Overnight Incubation

Sean Kelly's Creativity Seminar explores the miraculous percolation that can occur in the mind at night, before the coffee starts its own percolation in the morning. When we turn off our conscious mind, the subconscious goes to work on our creative project, while we're thinking about other things -- and especially when we're asleep. But, only if we've done the research and the preparation, and explored the possibilities the night before.

The brilliant performer and writer John Cleese discovered something additionally remarkable about how a good night's sleep can relieve a dilemma for us:
"If I was trying to write a sketch at night, and I got stuck or couldn't think of an ending or I couldn't see how to continue the sketch, I would go to bed.

And when I woke up in the morning, I made myself a cup of coffee and went to my desk and looked at the problem.

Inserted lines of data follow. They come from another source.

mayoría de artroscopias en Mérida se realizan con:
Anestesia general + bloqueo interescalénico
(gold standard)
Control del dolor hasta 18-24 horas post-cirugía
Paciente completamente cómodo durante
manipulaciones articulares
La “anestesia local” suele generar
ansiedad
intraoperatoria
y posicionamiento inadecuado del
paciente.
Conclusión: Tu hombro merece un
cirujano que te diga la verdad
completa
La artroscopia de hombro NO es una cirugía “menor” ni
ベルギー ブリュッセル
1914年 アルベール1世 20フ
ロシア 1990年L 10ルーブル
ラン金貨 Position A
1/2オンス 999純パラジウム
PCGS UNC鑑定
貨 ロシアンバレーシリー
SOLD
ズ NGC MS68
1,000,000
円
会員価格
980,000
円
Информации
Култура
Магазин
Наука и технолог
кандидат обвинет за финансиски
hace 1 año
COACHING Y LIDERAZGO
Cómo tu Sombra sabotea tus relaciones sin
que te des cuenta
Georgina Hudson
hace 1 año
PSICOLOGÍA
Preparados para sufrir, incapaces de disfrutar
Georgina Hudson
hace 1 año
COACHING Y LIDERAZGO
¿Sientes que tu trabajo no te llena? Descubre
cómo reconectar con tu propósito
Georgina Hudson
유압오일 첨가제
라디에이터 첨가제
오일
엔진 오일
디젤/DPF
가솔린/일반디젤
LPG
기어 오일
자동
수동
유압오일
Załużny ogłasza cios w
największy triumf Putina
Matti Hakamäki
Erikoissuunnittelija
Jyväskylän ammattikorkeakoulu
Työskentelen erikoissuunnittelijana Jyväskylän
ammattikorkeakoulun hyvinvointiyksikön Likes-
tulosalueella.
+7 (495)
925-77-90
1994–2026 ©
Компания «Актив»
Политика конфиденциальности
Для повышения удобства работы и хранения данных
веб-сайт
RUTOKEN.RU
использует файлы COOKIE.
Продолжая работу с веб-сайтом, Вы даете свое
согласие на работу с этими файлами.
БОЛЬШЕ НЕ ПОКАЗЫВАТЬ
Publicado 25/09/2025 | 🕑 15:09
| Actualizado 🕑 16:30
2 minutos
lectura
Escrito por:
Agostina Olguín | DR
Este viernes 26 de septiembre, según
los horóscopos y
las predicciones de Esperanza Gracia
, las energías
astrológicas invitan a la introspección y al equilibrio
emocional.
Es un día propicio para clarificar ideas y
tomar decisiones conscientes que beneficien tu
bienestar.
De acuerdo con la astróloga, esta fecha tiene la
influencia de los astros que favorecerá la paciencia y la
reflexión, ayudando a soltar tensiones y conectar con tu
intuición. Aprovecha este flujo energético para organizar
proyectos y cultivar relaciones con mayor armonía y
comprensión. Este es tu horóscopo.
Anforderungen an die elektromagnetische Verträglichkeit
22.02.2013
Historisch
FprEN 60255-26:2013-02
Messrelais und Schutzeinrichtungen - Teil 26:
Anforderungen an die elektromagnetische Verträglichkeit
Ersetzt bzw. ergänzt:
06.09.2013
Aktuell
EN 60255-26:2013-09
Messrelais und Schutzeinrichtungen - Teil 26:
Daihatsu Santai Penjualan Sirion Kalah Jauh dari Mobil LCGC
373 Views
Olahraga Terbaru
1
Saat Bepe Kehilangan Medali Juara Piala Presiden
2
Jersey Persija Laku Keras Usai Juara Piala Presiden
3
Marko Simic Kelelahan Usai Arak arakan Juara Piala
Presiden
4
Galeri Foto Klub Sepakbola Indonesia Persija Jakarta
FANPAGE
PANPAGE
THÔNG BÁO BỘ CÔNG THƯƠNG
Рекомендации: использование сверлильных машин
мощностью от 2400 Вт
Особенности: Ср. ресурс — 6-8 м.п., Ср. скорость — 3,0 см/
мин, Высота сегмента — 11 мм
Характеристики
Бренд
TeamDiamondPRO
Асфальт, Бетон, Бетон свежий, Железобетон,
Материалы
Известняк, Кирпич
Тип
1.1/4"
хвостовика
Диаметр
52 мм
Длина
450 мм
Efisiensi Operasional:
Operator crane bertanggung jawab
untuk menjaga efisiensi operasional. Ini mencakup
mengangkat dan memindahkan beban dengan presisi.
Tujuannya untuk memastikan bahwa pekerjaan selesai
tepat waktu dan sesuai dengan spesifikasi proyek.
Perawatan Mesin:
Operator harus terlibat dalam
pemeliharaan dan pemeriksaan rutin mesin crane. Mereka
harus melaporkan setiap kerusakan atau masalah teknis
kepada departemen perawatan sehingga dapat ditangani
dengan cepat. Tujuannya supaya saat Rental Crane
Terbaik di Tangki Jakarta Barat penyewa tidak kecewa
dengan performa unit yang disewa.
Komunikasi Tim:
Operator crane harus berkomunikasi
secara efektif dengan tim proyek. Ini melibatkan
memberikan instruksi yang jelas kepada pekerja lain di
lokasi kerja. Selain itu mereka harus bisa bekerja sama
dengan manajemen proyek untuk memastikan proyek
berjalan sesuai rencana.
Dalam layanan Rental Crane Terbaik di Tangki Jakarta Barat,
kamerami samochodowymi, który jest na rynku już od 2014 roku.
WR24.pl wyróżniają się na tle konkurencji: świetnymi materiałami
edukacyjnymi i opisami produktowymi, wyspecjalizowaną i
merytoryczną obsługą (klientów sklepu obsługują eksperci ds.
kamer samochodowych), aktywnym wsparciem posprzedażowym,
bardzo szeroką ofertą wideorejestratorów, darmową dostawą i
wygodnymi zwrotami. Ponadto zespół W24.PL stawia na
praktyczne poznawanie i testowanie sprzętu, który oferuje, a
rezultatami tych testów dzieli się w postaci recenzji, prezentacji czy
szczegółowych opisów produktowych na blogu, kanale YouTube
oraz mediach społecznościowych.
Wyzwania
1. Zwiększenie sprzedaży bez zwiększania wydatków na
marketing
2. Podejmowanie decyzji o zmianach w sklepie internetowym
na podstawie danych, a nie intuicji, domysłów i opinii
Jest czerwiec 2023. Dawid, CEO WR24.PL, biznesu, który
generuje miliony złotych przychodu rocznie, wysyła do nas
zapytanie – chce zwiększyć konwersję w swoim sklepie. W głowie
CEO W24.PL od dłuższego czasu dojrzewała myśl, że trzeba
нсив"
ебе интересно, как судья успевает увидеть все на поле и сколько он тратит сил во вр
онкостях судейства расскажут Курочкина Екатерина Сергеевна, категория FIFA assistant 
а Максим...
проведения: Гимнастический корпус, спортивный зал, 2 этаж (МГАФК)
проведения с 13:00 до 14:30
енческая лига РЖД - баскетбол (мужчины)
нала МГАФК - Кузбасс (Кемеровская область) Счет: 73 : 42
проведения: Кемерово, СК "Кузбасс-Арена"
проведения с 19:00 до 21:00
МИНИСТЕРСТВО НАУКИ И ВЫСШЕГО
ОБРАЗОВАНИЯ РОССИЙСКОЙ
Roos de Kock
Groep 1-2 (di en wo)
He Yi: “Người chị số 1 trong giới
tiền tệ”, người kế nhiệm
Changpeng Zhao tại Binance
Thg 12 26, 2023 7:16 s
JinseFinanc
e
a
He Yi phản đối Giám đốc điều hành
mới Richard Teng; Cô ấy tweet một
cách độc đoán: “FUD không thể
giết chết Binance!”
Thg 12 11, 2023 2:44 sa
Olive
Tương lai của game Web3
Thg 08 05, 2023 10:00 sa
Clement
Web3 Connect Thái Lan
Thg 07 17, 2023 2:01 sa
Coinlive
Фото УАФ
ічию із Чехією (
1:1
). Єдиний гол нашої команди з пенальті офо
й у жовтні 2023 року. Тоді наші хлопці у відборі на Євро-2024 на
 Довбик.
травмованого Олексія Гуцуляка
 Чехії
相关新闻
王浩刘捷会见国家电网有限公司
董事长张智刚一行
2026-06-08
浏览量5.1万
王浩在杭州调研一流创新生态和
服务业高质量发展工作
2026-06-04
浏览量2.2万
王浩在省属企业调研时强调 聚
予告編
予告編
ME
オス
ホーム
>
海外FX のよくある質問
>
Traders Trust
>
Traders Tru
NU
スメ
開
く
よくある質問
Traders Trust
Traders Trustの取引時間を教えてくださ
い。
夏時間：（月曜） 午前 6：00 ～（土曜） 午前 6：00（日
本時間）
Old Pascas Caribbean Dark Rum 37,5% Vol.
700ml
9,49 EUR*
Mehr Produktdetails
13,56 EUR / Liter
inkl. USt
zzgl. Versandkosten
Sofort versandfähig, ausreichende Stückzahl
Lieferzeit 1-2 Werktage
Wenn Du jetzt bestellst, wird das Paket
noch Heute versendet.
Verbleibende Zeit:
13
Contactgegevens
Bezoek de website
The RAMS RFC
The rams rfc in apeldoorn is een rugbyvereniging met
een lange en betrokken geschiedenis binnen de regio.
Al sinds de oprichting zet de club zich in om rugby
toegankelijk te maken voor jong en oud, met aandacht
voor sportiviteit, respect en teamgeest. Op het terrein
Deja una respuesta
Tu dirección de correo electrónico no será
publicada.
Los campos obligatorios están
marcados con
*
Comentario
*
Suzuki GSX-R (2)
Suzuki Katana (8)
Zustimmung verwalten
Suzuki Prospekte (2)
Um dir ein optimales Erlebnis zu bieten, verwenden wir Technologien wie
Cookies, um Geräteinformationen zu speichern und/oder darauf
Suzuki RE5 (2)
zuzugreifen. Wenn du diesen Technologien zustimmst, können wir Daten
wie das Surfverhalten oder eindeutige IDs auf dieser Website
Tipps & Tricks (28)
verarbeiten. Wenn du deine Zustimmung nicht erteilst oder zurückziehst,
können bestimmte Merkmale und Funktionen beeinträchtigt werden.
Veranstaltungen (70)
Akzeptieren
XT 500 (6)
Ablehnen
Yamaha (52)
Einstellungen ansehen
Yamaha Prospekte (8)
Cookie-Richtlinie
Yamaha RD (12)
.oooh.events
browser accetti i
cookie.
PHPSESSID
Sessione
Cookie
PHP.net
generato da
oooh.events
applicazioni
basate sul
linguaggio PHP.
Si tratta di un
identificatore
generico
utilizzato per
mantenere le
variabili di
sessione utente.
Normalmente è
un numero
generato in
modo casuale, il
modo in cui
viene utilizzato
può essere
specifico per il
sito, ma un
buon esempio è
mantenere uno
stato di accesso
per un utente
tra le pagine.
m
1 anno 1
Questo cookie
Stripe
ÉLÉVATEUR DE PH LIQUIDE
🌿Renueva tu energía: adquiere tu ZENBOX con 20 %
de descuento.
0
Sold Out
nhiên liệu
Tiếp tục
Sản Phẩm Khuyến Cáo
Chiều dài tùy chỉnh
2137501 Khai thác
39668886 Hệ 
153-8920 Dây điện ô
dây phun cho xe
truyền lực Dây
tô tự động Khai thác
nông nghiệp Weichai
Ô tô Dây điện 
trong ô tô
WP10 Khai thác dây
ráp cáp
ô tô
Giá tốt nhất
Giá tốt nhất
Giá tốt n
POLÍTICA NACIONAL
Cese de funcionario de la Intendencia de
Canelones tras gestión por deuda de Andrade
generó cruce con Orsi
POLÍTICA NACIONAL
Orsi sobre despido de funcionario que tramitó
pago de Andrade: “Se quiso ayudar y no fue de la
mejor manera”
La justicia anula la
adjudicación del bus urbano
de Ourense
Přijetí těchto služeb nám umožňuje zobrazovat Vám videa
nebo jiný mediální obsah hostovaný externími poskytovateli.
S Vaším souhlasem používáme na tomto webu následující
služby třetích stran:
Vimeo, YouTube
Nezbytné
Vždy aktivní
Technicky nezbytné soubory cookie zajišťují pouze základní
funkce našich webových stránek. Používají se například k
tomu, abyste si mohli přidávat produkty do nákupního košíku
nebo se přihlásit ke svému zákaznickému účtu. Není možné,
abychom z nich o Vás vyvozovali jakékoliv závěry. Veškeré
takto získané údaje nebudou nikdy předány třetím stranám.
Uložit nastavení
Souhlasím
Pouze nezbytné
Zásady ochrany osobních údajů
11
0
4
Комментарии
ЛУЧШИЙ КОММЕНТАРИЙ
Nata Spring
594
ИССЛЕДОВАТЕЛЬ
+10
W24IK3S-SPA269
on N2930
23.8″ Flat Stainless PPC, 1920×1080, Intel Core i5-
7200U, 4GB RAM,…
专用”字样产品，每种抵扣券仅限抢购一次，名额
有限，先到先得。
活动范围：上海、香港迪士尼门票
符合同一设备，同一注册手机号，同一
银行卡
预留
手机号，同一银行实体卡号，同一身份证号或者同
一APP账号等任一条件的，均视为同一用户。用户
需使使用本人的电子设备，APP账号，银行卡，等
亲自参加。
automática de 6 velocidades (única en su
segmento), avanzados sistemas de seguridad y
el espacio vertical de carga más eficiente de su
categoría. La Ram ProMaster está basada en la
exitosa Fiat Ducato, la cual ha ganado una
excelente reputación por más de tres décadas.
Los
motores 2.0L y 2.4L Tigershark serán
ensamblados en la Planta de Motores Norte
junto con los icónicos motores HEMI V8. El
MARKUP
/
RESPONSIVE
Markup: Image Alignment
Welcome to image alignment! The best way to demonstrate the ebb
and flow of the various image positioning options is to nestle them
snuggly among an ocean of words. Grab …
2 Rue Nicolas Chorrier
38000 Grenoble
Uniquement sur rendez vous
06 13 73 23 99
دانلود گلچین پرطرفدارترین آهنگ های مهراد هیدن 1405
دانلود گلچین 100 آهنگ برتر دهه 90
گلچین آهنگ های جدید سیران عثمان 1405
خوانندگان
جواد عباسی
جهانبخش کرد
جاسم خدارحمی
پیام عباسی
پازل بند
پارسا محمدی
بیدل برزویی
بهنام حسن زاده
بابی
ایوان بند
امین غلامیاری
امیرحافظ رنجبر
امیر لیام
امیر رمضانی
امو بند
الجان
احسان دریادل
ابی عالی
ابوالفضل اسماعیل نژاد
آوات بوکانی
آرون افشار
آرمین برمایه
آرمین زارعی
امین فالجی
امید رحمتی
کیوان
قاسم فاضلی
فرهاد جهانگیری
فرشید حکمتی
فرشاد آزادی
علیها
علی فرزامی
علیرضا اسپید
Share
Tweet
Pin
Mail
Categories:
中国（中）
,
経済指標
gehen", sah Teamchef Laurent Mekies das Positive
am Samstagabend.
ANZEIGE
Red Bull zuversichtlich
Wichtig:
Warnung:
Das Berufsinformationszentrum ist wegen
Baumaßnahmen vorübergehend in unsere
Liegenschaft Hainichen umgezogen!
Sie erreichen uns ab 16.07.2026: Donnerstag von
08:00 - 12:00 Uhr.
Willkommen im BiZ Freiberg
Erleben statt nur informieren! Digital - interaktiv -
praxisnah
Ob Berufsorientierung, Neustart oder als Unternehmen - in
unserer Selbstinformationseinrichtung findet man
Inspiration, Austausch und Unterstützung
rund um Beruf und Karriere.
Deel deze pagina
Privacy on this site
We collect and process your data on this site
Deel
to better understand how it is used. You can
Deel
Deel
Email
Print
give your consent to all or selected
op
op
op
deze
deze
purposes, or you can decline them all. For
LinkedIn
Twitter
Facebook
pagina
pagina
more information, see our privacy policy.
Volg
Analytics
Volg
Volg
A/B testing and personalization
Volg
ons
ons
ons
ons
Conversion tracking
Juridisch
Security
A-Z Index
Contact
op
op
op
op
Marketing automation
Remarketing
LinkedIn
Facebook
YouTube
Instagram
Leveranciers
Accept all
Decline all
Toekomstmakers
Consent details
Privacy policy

Not only was the solution to the problem immediately apparent to me, but I couldn't even remember what the problem had been the previous night. I couldn't understand why I couldn't see what the solution was."

Cleese also reveals another profound discovery about the creative, and uncreative, mind:
"To know how good you are at something requires the same skills as it does to be good at that thing.

Most people who have absolutely no idea what they're doing have absolutely no idea that they have no idea what they're doing. It explains a great deal of life.

It explains, particularly, Hollywood."